Creating Access to Printmaking
“Once I graduated, there wasn’t any access to the tools and equipment that are required to do [printmaking],” Nathaniel Benjamin recalls of what spurred him to start Laika Press. “So we got together to start a community press and make all of those resources publicly available to everybody so that not only can we practice ourselves, but also get other people involved in this thing that we love so much.”
Laika Press offers services in screen-printing, an art form commonly associated with t-shirts but also used to create print products themselves.

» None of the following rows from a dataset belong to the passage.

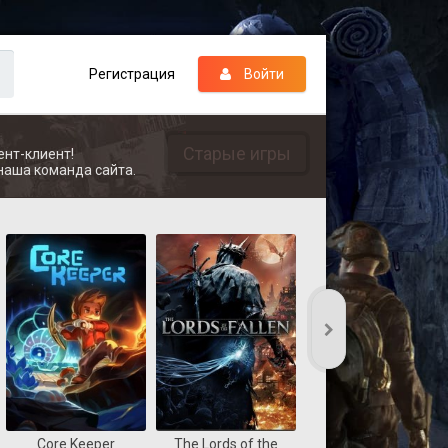
Регистрация
Войти
Старые игры
ент-клиент!
наша команда сайта.
Core Keeper
The Lords of the
REANIMAL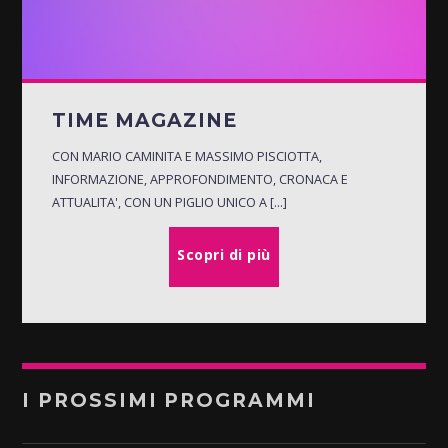
TIME MAGAZINE
CON MARIO CAMINITA E MASSIMO PISCIOTTA,
INFORMAZIONE, APPROFONDIMENTO, CRONACA E
ATTUALITA', CON UN PIGLIO UNICO A [...]
Scopri di più
I PROSSIMI PROGRAMMI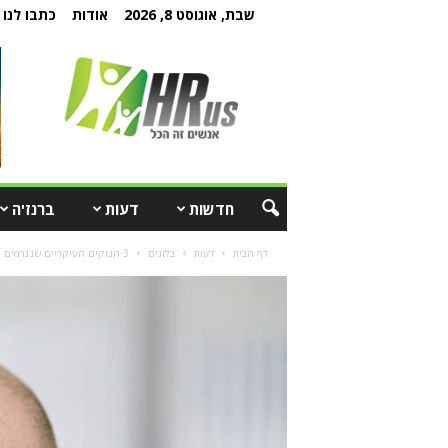
שבת, אוגוסט 8, 2026
אודות
כתבו לנו
חדשות
דעות
ברנז'ה
דף הבית
דעות
בלוגים
3 הנזקים העיקריים שנגרמים מהשתקת עובדים שרוצים לתרום לשיפור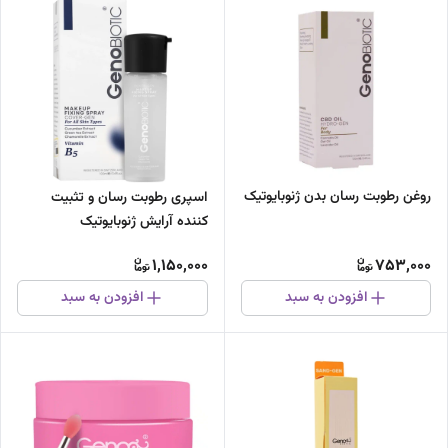
روغن رطوبت رسان بدن ژنوبایوتیک
اسپری رطوبت رسان و تثبیت
کننده آرایش ژنوبایوتیک
1,150,000
753,000
افزودن به سبد
افزودن به سبد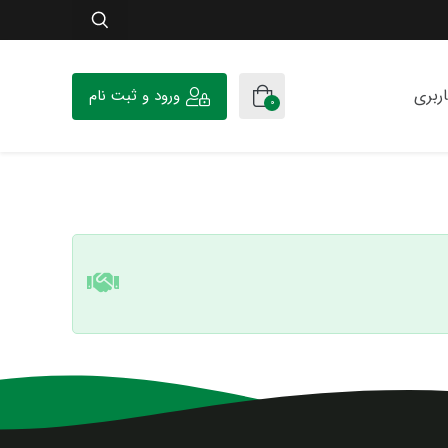
ربری
ورود و ثبت نام
0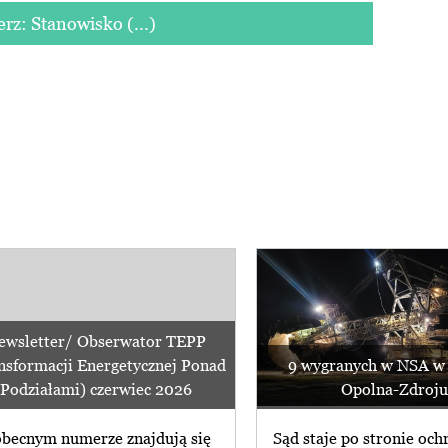
erz: Stanowisko (...)
ewsletter/ Obserwator TEPP
nsformacji Energetycznej Ponad
9 wygranych w NSA w
Podziałami) czerwiec 2026
Opolna-Zdroju
becnym numerze znajdują się
Sąd staje po stronie och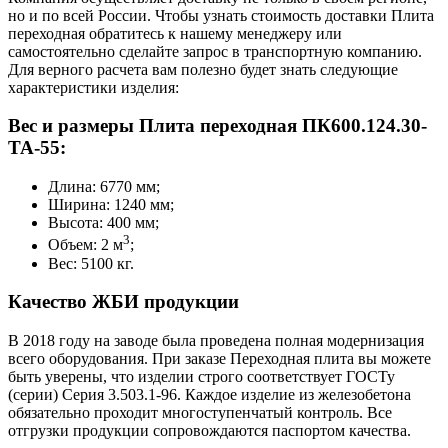
но и по всей России. Чтобы узнать стоимость доставки Плита
переходная обратитесь к нашему менеджеру или
самостоятельно сделайте запрос в транспортную компанию.
Для верного расчета вам полезно будет знать следующие
характеристики изделия:
Вес и размеры Плита переходная ПК600.124.30-
ТА-55:
Длина: 6770 мм;
Ширина: 1240 мм;
Высота: 400 мм;
3
Объем: 2 м
;
Вес: 5100 кг.
Качество ЖБИ продукции
В 2018 году на заводе была проведена полная модернизация
всего оборудования. При заказе Переходная плита вы можете
быть уверены, что изделии строго соответствует ГОСТу
(серии) Серия 3.503.1-96. Каждое изделие из железобетона
обязательно проходит многоступенчатый контроль. Все
отгрузки продукции сопровождаются паспортом качества.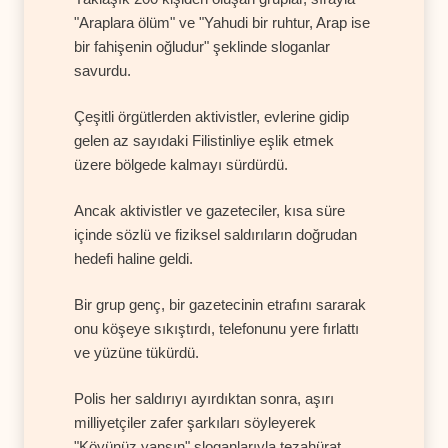
"Araplara ölüm" ve "Yahudi bir ruhtur, Arap ise
bir fahişenin oğludur" şeklinde sloganlar
savurdu.
Çeşitli örgütlerden aktivistler, evlerine gidip
gelen az sayıdaki Filistinliye eşlik etmek
üzere bölgede kalmayı sürdürdü.
Ancak aktivistler ve gazeteciler, kısa süre
içinde sözlü ve fiziksel saldırıların doğrudan
hedefi haline geldi.
Bir grup genç, bir gazetecinin etrafını sararak
onu köşeye sıkıştırdı, telefonunu yere fırlattı
ve yüzüne tükürdü.
Polis her saldırıyı ayırdıktan sonra, aşırı
milliyetçiler zafer şarkıları söyleyerek
"Köyünüz yansın" sloganlarıyla tezahürat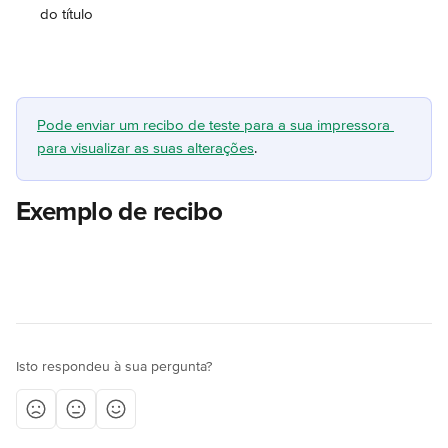
do título
Pode enviar um recibo de teste para a sua impressora 
para visualizar as suas alterações
.
Exemplo de recibo
Isto respondeu à sua pergunta?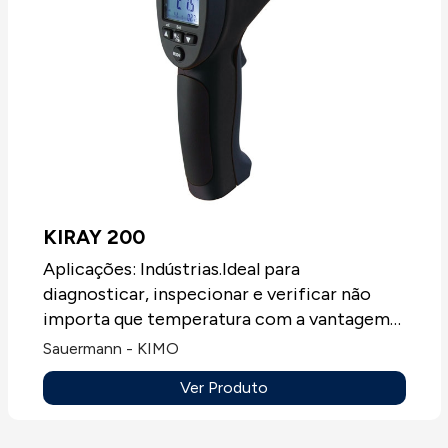
KIRAY 200
Aplicações: Indústrias.Ideal para
diagnosticar, inspecionar e verificar não
importa que temperatura com a vantagem
de utilizar uma tecnologia sem contacto.
Sauermann - KIMO
Graças ao seu sistema ótico elaborado,
Ver Produto
permitem uma medição fácil e precisa de
pequenos objetos afastados. Gamas de
medição: KIRAY 200: de -50°C a +850°C.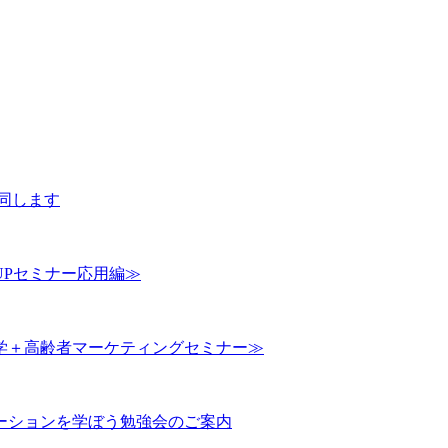
同します
Pセミナー応用編≫
学＋高齢者マーケティングセミナー≫
ーションを学ぼう勉強会のご案内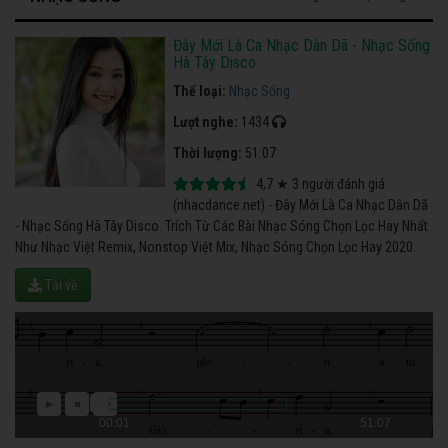
Đây Mới Là Ca Nhạc Dân Dã - Nhạc Sống
Hà Tây Disco
Thể loại:
Nhạc Sống
Lượt nghe:
1434
Thời lượng:
51:07
4,7
★
3
người đánh giá
(nhacdance.net) - Đây Mới Là Ca Nhạc Dân Dã
- Nhạc Sống Hà Tây Disco. Trích Từ Các Bài Nhạc Sóng Chọn Lọc Hay Nhất
Như Nhạc Việt Remix, Nonstop Việt Mix, Nhạc Sóng Chọn Lọc Hay 2020.
Tải về
00:01
51:07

Laika Press has two traditional-style printing presses that can produce work using a wide range of techniques from copper-plate illustrations, etchings, woodcut, relief printing, and lithographs to name a few. The presses provide members of the community an opportunity for a hands-on experience in the work that they create.
From the Community and for the Community
Much of Laika Press’s equipment has come as community donations. Consequently, Benjamin feels that Laika Press already has a strong connection with the Reno community that enables him to give back through its services.
“The intention all along was to have [Laika Press] be a resource center for people to do this specific type of art practice which isn’t accessible to everybody,” Benjamin said. “We wanted to make [printmaking] available because not everyone can afford to go to UNR or purchase this kind of equipment. We were in that subset of people that were able to get educated in this and we wanted to disseminate that information to the community.”
Benjamin values the role art plays in a community. But in Reno, he says, it’s a role that is becoming more complex.
“We’re in a really unique place because there is a lot of emphasis put on the arts in Reno,” Benjamin said. “But we also have a lot of tech companies coming in and changing the social dynamics of the city. There’s this interaction between these tech companies with big money and the art community which doesn’t have a lot of funding. The presence of those companies kind of changes the landscape here.”